What is the view from outside?

As engineering rolls out features, folks expect the system to remain in good health. This makes sense when compared to other things in life. In the real world, the connection between physical things (or lack therof) is more obvious. When you get your roof replaced you don’t expect your microwave to explode. They’re clearly unrelated! But the connection between software features is often filled with subtlety and suprise.

Unless you’re up past your ankles in code, your view of the system will be the output: the running system. And each new feature may truly be great and meet all current requirements! But without active effort the system will not remain in great condition.

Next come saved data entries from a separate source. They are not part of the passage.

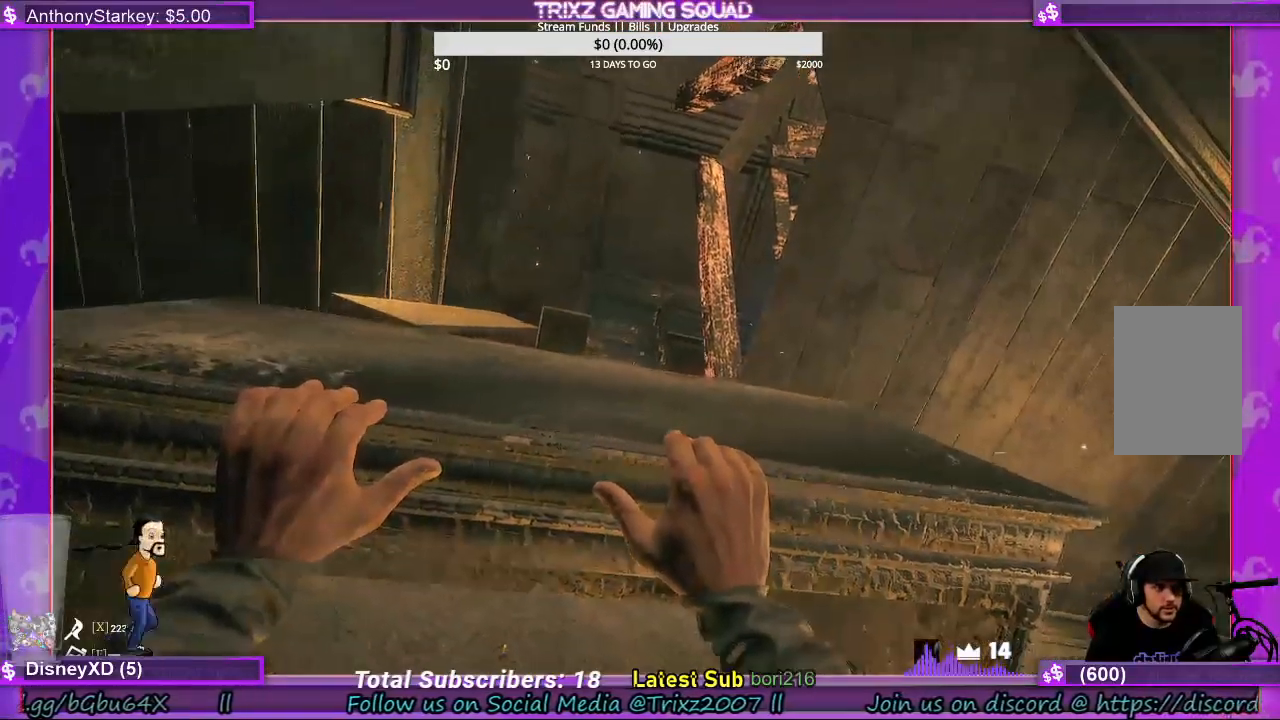
{"keys": ["a"], "mouse": [], "events": [[433, "a", "down"]]}
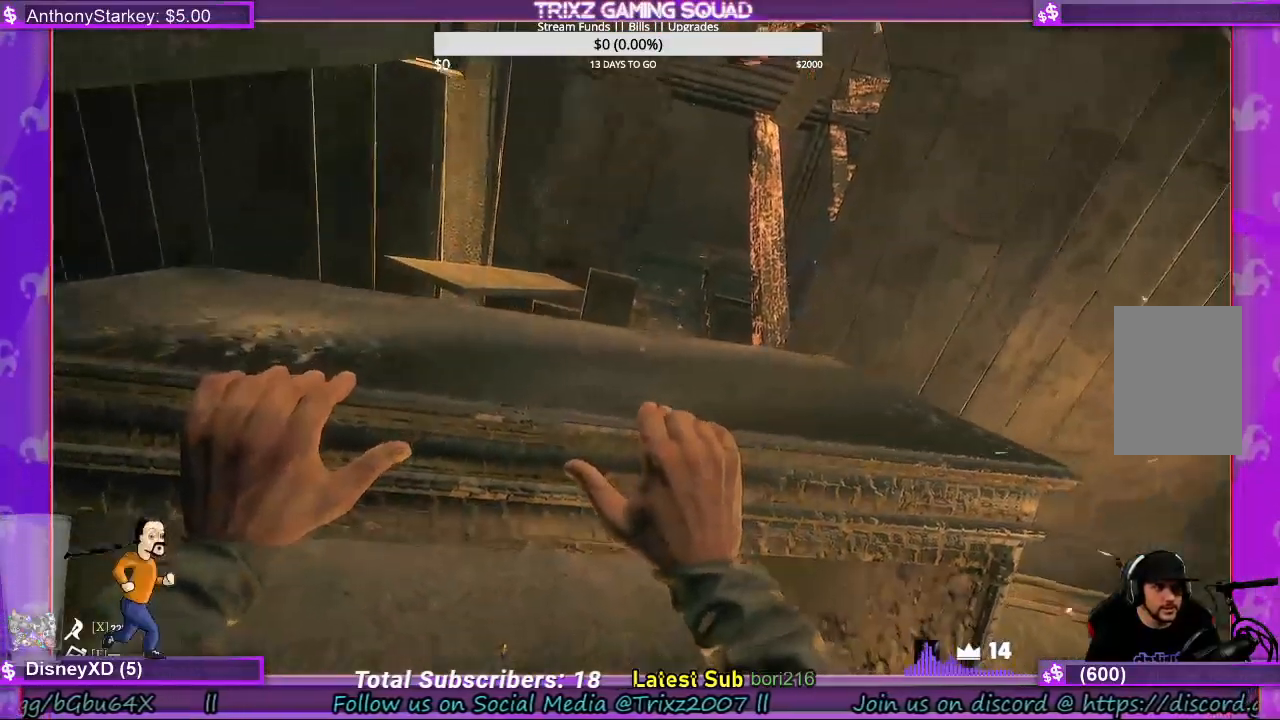
{"keys": [], "mouse": [], "events": [[67, "a", "up"], [133, "d", "down"], [333, "d", "up"]]}
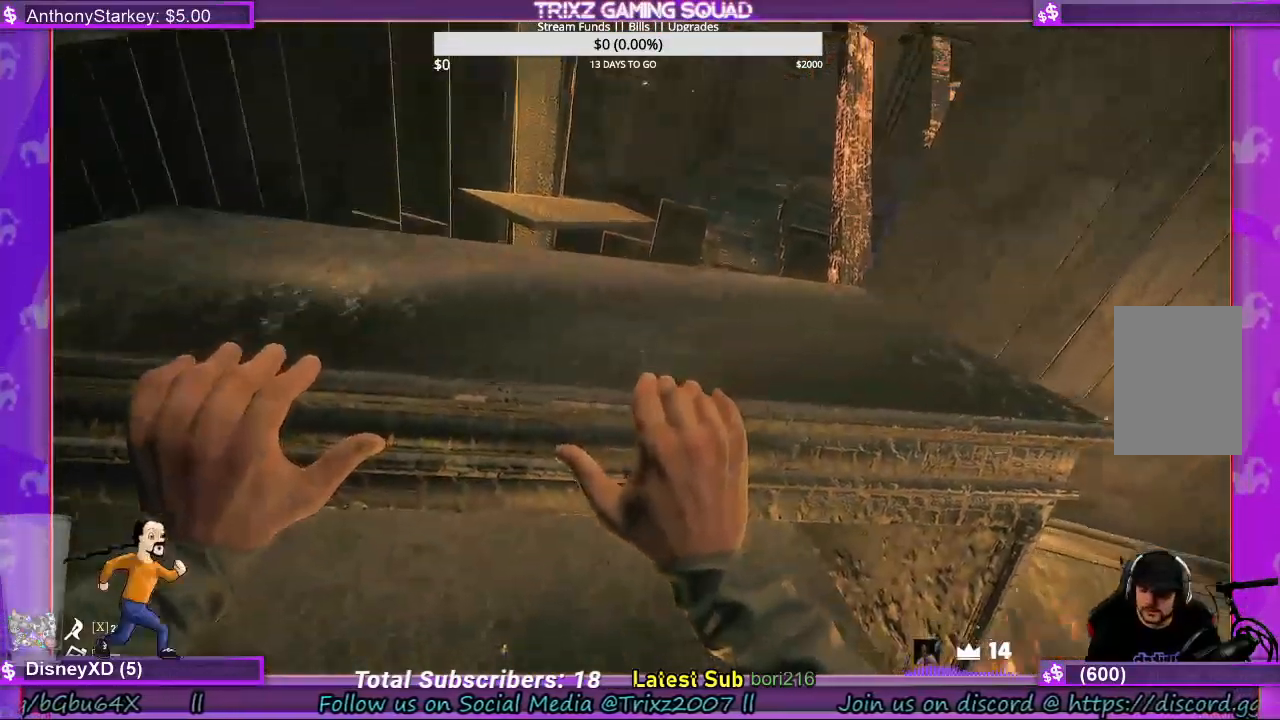
{"keys": [], "mouse": [], "events": []}
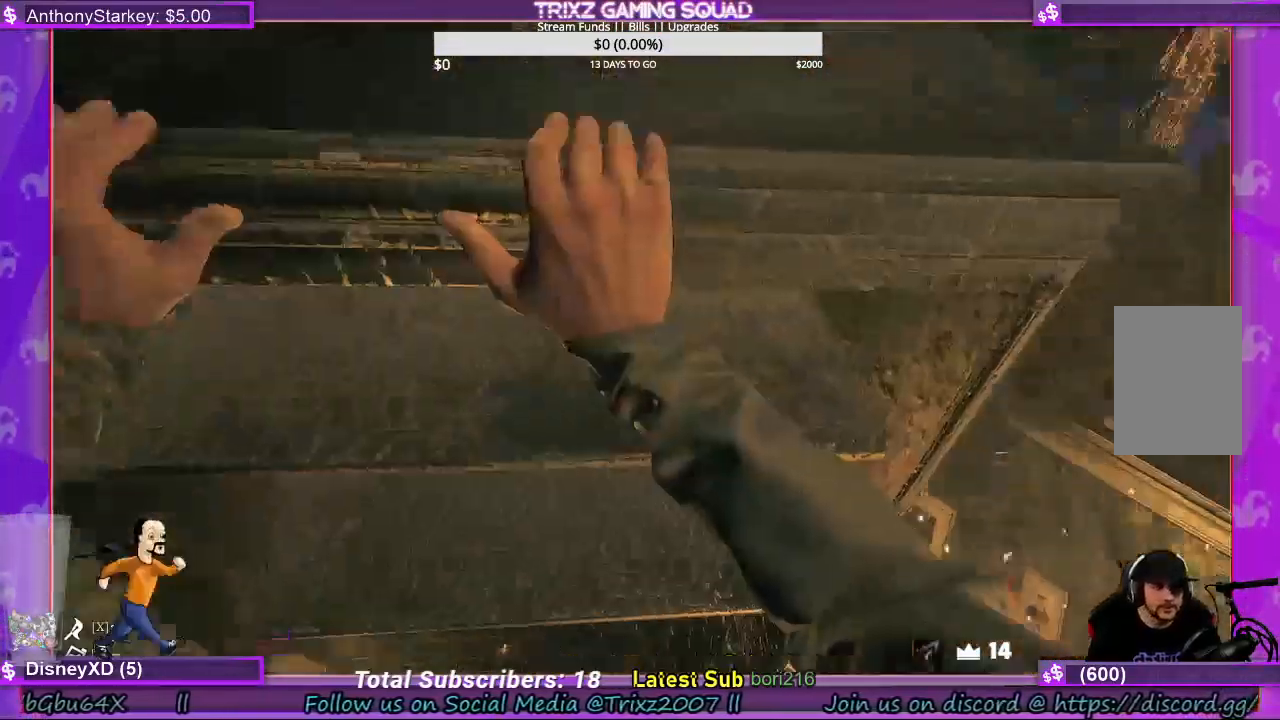
{"keys": [], "mouse": [], "events": []}
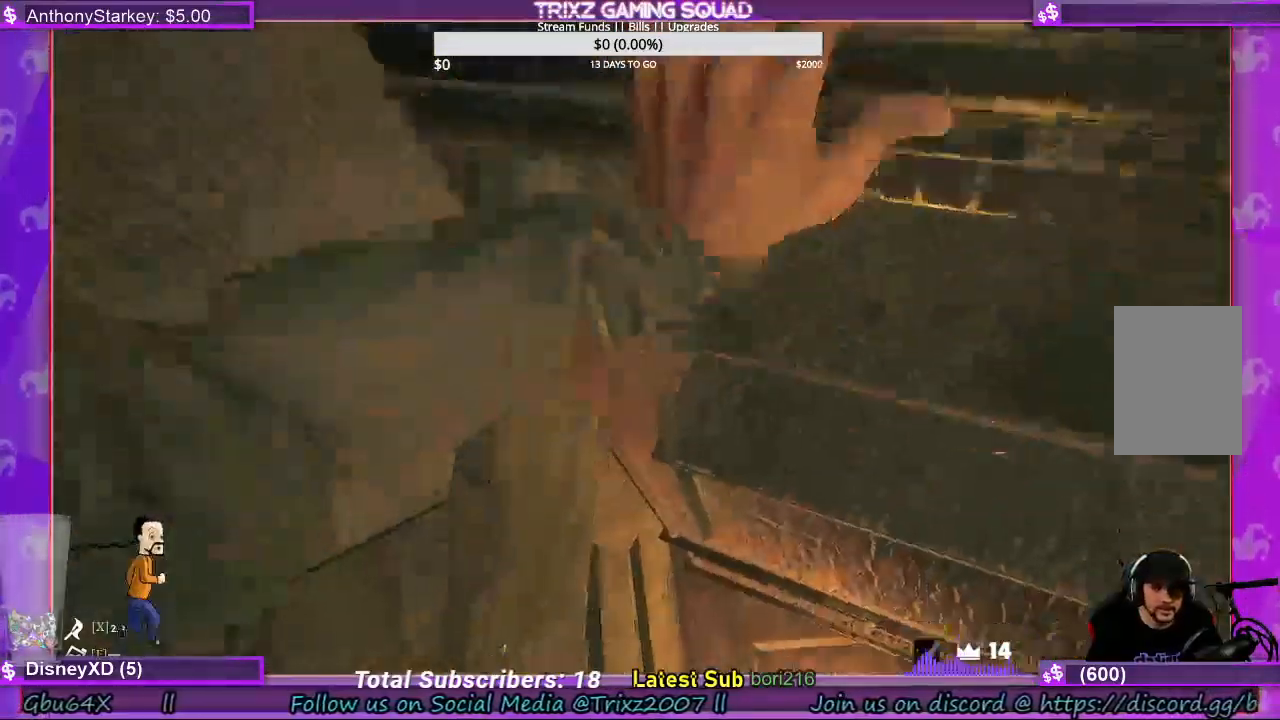
{"keys": [], "mouse": [], "events": []}
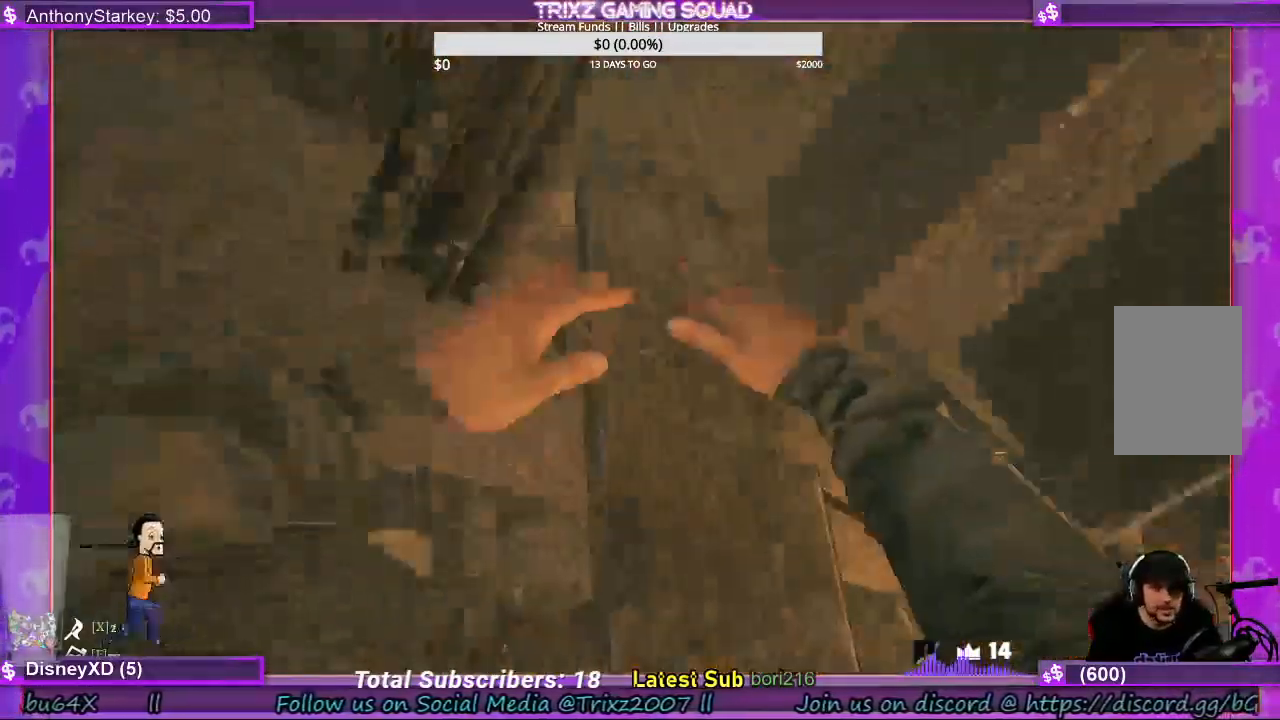
{"keys": [], "mouse": [], "events": [[267, "s", "down"], [367, "a", "down"], [467, "a", "up"], [500, "s", "up"]]}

There can be indirect clues of what is happening. New features may start taking longer and longer, and with more and more bugs. And the engineers may have trouble articulating why.

So we have a quietly deteriorating system. And a business does not want to hear that new features are blocked until we spend considerable time cleaning up the system. And they will never automatically have that expectation because it requires intimate knowledge of how the system is built to understand what is wrong. A healthy business will be open to some amount of this kind of feedback.

What to do about it?

There are several general approaches. One is to pad estimates by default and use the padding for smaller cleanups. Ideally this would be normalized and expected behavior.

The other is to spend effort to expose the need for a larger cleanup effort. But for this to succeed you don’t just need to be right about the problem. Engineers must also be able to sell it or it won’t be greenlit.

Again, the business’s default expectation is the system is always fine, and features can simply be added one after the other forever. When that becomes false, eng must make the case for fixing it.

Going too far

There is a pathology among engineers where it begins to feel like “everything is tech debt” and “everything must be rewritten (in rust?)”. No code feels more ‘homey’ than code you wrote or reviewed recently. Engineers must be on guard for that attitude.

I think when tech debt gets bad enough, and we are forced to deal with it, we can develop a temporary sensitivity to it that can lead to the above. So in a sense, keeping it at a healthy level can reduce the urge to “rewrite everything”.